Mapping of defect structural micro-morphology in the documentation of conservation approaches

In this paper a study of fresco wallpaintings with the use of Digital Holographic Speckle Pattern Interferometry and Infrared Thermography is beeing presented. Fresco technical samples as well as mural paintings in the Abbey of St. Savin have beeing examined. The information provided by both techniques leads to valuable results concerning the state of the mural paintings and provides information for their restoration and further conservation.

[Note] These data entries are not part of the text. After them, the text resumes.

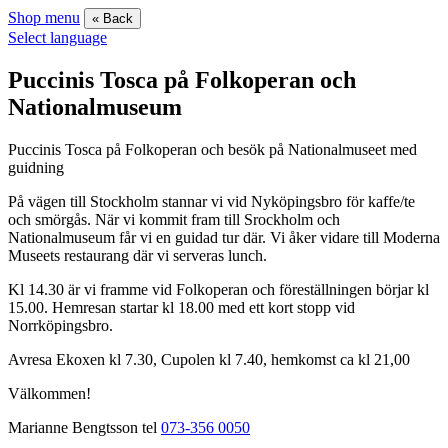
Shop menu
« Back
Select language
Puccinis Tosca på Folkoperan och
Nationalmuseum
Puccinis Tosca på Folkoperan och besök på Nationalmuseet med
guidning
På vägen till Stockholm stannar vi vid Nyköpingsbro för kaffe/te
och smörgås. När vi kommit fram till Srockholm och
Nationalmuseum får vi en guidad tur där. Vi åker vidare till Moderna
Museets restaurang där vi serveras lunch.
Kl 14.30 är vi framme vid Folkoperan och föreställningen börjar kl
15.00. Hemresan startar kl 18.00 med ett kort stopp vid
Norrköpingsbro.
Avresa Ekoxen kl 7.30, Cupolen kl 7.40, hemkomst ca kl 21,00
Välkommen!
Marianne Bengtsson tel
073-356 0050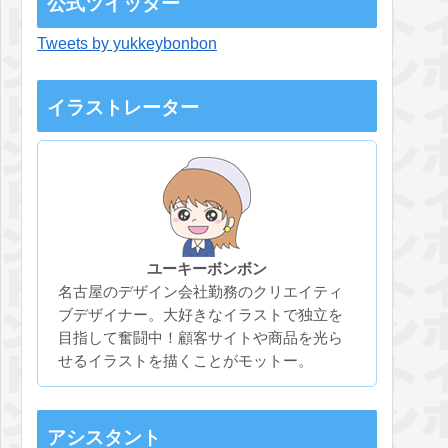
公式ツイッター
Tweets by yukkeybonbon
イラストレーター
ユーキーボンボン
名古屋のデザイン会社勤務のクリエイティ
ブデザイナー。大好きなイラストで独立を
目指して奮闘中！顧客サイトや商品を光ら
せるイラストを描くことがモットー。
アシスタント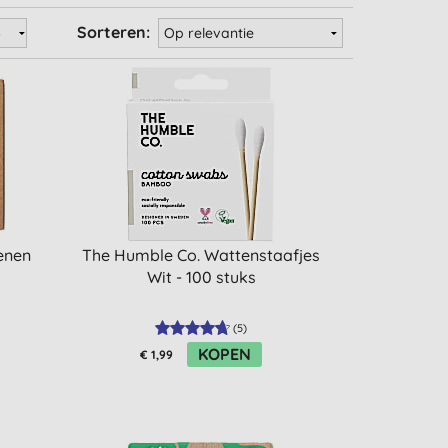
Sorteren:
enen
The Humble Co. Wattenstaafjes
Wit - 100 stuks
(
5
)
KOPEN
€ 1,99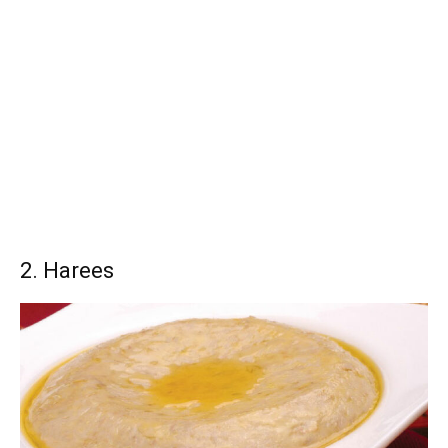
2. Harees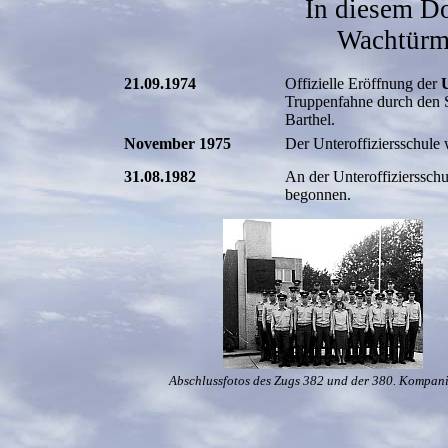
In diesem D
Wachtürme
21.09.1974
Offizielle Eröffnung der
U
Truppenfahne durch den S
Barthel.
November 1975
Der Unteroffiziersschule
31.08.1982
An der Unteroffizierssch
begonnen.
Abschlussfotos des Zugs 382 und der 380. Kompan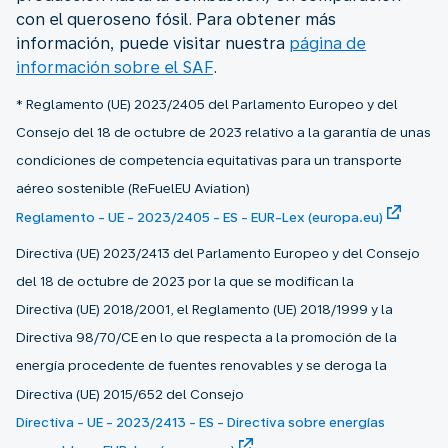
con el queroseno fósil. Para obtener más
información, puede visitar nuestra
página de
información sobre el SAF
.
* Reglamento (UE) 2023/2405 del Parlamento Europeo y del
Consejo del 18 de octubre de 2023 relativo a la garantía de unas
condiciones de competencia equitativas para un transporte
aéreo sostenible (ReFuelEU Aviation)
Reglamento - UE - 2023/2405 - ES - EUR-Lex (europa.eu)
Directiva (UE) 2023/2413 del Parlamento Europeo y del Consejo
del 18 de octubre de 2023 por la que se modifican la
Directiva (UE) 2018/2001, el Reglamento (UE) 2018/1999 y la
Directiva 98/70/CE en lo que respecta a la promoción de la
energía procedente de fuentes renovables y se deroga la
Directiva (UE) 2015/652 del Consejo
Directiva - UE - 2023/2413 - ES - Directiva sobre energías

Combination of interferometry and thermography data for cultural heritage structural diagnostic research

The demand for non destructive and non invasive structural diagnostic techniques able to perform on field remote structural evaluation of historical structures and works of art it faces an increased demand. The techniques must have some basic important characteristics The non destructivity, accuracy, repeatability, non physical contact, portability, resolution, broad range of applicability depending on the type of artwork and the question at hand, are all among the important requirements underlying the requirement for on-field structural diagnostics. In this respect there are two known techniques that have been developed at full to provide a suited structural diagnostic application in artwork conservation. The systems presented here but discussed in detail elsewhere are stimulated infrared thermography (SIRT) and digital holographic speckle pattern interferometry (DHSPI) the prior can be found n market at commercial devise level while the latter is at laboratory prototype level. The two systems are being exploited for their complimentary advantages and in this paper are used in combined testing on art related targets according to the above criteria to confirm the enhanced diagnostic information that their complimentary use provides. Results confirm the effectiveness of each technique alone and the combination of data of both techniques in the conservation field. Each system is first briefly described and examples are given with the aim to present the suitability and appropriateness for use in structural documentation analysis and reports. The experimental work is in laboratory work-in-progress focusing on the hybriding of data synthesis.